Tuesday, April 30, 2013

India Song (1974)

Before I watched India Song, I didn't even know that Marguerite Duras was also a director of films. If you expect the typical literary film, talky, with a very slight attention to the medium of film - think again. India Song is something else, a hypnotic masterpiece of slow motion bourgeois decadence (but the decadence does not look alluring). There is no dialogue in the typical sense of the word. Instead, the film fuses dreamy&slow images (repetition is often used) and polyphonic narration. Sometimes it is easy to combine the voices and the images, but at times the relation is not straightforward (non-synchronous sound), nor is there a clear linear story to follow. It's a beautiful movie, but what kind of beauty is it? Duras' brings forth a world that is more dead than alive, real life only intruding as an outsider, a sudden rupture. India. Sometimes during the 1930's. A string of men pursue a bored consular wife. A big mansion. In several frames, the camera approaches the mansion from the outside. It looks abandoned, decaying. Desolate surroundings. Are the people we see in the film dead? There are hints of death, suicide, but it is not clear. People dance. Sometimes we see them through mirrors. A piano is playing. The same song, over and over and over again. The camera shows the piano, but nobody is playing it, but we hear the music. The effect is eerie. People lie on the floor. Perhaps they have had sex. They look like puppets, very, very still - they look dead. A man expresses his love for the woman. Voices explain it. A sudden rush of emotion shatters the numb and languorous atmosphere of the film, his desperate screams haunt the group. There is also another story, a fractured story, but it is important: we hear a beggar woman. We never see her, but we hear her voice, and her story is told. I suspect there is a connection between the beggar and the consular wife. The characters' world is a narrow one. They seem locked up within these strange social patterns, they seem locked up within their bodies. On some level, this is the kind of story one comes across in Graham Greene novels: the alienated colonialist, at home nowhere.
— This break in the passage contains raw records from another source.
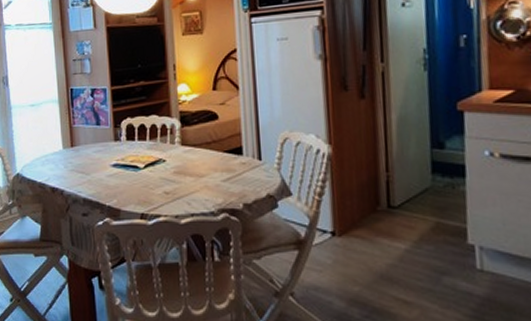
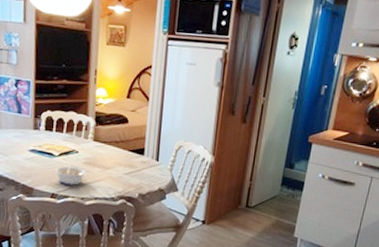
legume: none [141,174,179,201] -> present [54,162,87,185]

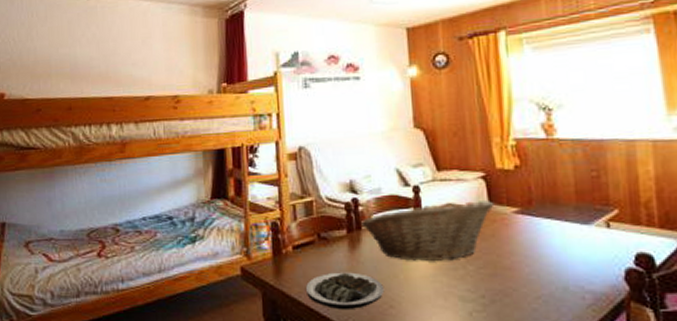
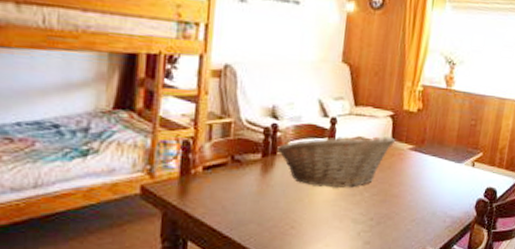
plate: present [306,272,385,310] -> none [211,194,289,231]

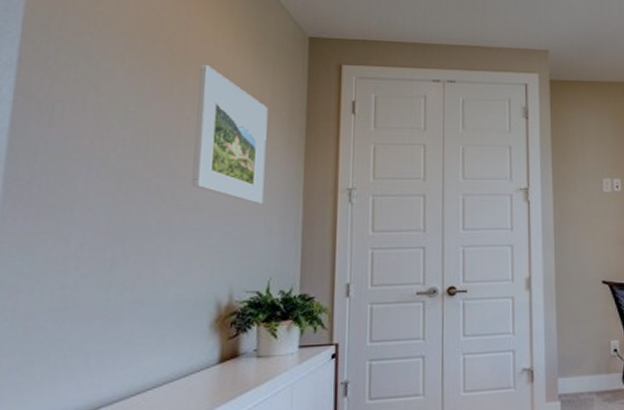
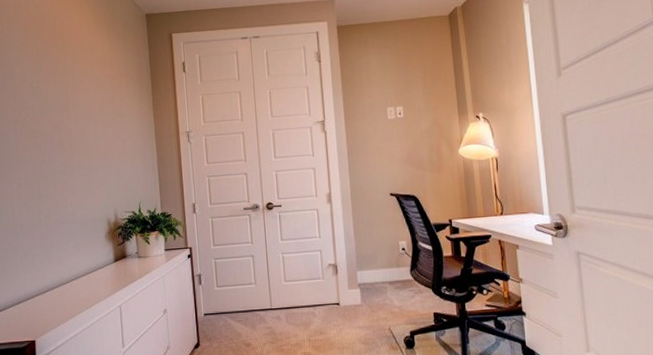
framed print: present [191,65,268,205] -> none [74,46,128,148]

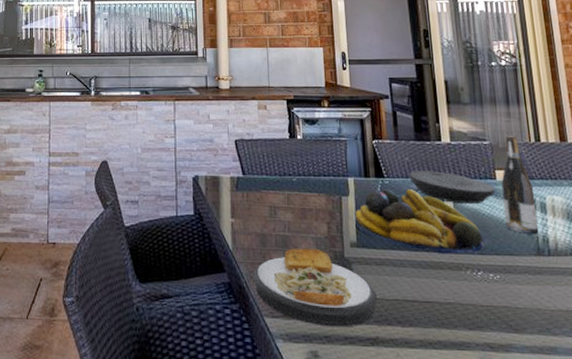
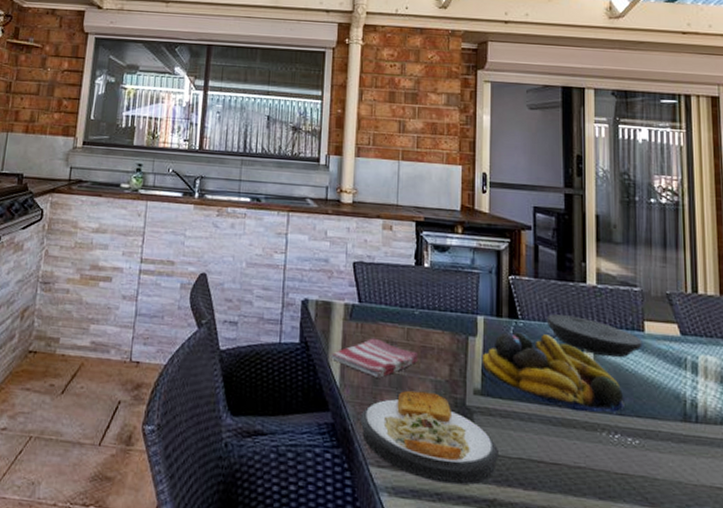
dish towel: none [221,205,300,239] -> present [329,338,419,378]
wine bottle: present [501,135,539,234] -> none [650,282,688,397]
The visual style and idiosyncratic storytelling of India Song have some similarities with the films made by Resnais, perhaps, most of all, Last Year in Marienbad (and yeah, the connection is not accidental, Duras wrote Hiroshima, mon amour). These films are enigmas, but they are not films that make you engage in the kind of work where you are supposed to reassemble fragments into a coherent story. India Song defies that kind of intellectualistic approach.